Auf einer Podiumsdiskussion in Berlin hat kürzlich der schwedische Reichstagsabgeordnete Robert Hannah von den Verhältnissen auf dem dortigen Wohnungsmarkt berichtet. Bereits seit mehr als 50 Jahren gilt in Stockholm ein Mietendeckel, die zulässige Miethöhe wird jedes Jahr zwischen Mieter- und Eigentümervertretern ausgehandelt (Quelle: t-online.de). Das führt zwar zu vergleichsweise günstigen Mieten – allerdings auch zu ungeahnten Schwierigkeiten, überhaupt eine Wohnung zu bekommen. Die Lücke zwischen Angebot und Nachfrage ist so groß, dass sich Interessenten für eine Mietwohnung in einer Warteliste eintragen müssen, auf der bereits mehr als 600.000 Bürger stehen (Quelle: morgenpost.de). Die Wartezeit, bis man eine Mietwohnung erhält, beträgt deshalb bis zu 20 Jahre.
Da kann es kaum verwundern, dass der Wohnungsmarkt in Stockholm zu beträchtlichen Teilen aus einem Schwarzmarkt besteht. Denn wer über genug Geld verfügt, verkürzt die jahrzehntelange Wartezeit für eine Wohnung des Öfteren durch Zahlungen unter der Hand.
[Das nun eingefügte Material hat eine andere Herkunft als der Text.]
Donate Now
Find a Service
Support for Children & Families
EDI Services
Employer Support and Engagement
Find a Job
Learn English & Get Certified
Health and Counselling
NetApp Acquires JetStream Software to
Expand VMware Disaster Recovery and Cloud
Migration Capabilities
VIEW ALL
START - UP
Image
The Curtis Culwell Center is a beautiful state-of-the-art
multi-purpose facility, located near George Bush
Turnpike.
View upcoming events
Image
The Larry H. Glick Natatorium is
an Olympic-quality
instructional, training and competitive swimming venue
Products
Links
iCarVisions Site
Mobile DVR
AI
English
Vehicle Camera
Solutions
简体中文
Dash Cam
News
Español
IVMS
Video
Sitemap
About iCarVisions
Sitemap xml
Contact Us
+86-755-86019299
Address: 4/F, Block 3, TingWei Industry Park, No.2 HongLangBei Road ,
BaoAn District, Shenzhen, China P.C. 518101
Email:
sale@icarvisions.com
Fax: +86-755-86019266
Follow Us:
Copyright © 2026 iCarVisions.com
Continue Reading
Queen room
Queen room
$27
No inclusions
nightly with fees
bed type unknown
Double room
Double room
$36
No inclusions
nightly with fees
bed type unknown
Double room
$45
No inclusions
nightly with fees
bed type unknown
Der schwedische Reichstagsabgeordnete Robert Hannah berichtet von Zahlungen in Höhe von 50.000 Euro, die für einen Mietvertrag fällig werden. 2017 hat die dortige Regierung einen Bericht veröffentlicht, demzufolge 25 Prozent der Mietverträge illegal geschlossen werden.
Auch Michael Voigtländer vom Institut der deutschen Wirtschaft Köln weist auf die Erfahrungen mit Mietendeckeln in anderen Ländern, unter anderem in Schweden, hin (Quelle: iwkoeln.de). Wohnungen seien in Folge eines Mietendeckels zunehmend an Selbstnutzer verkauft statt an Mieter vermietet worden, zudem sei aufgrund der niedrigen Mieten die Nachfrage nach Mietwohnungen in zentralen Lagen noch weiter gestiegen. Gewinner dieser Situation seien insbesondere „gut situierte Mieter mit guten Kontakten“ gewesen, nicht aber einkommensschwache Haushalte.
Für Voigtländer ist es zudem möglich, dass wegen des Mietendeckels viele Investoren und Unternehmen nicht mehr in den Mietendeckel investieren werden. Auch Modernisierungen dürften ihm zufolge zurückgehen, da es dafür keine ökonomischen Anreize mehr gebe. In Stockholm zumindest hat die Substanz des Wohnungsbestands nicht unter dem Mietendeckel gelitten – anders als in manch anderer Mietendeckel-Stadt wie Lissabon.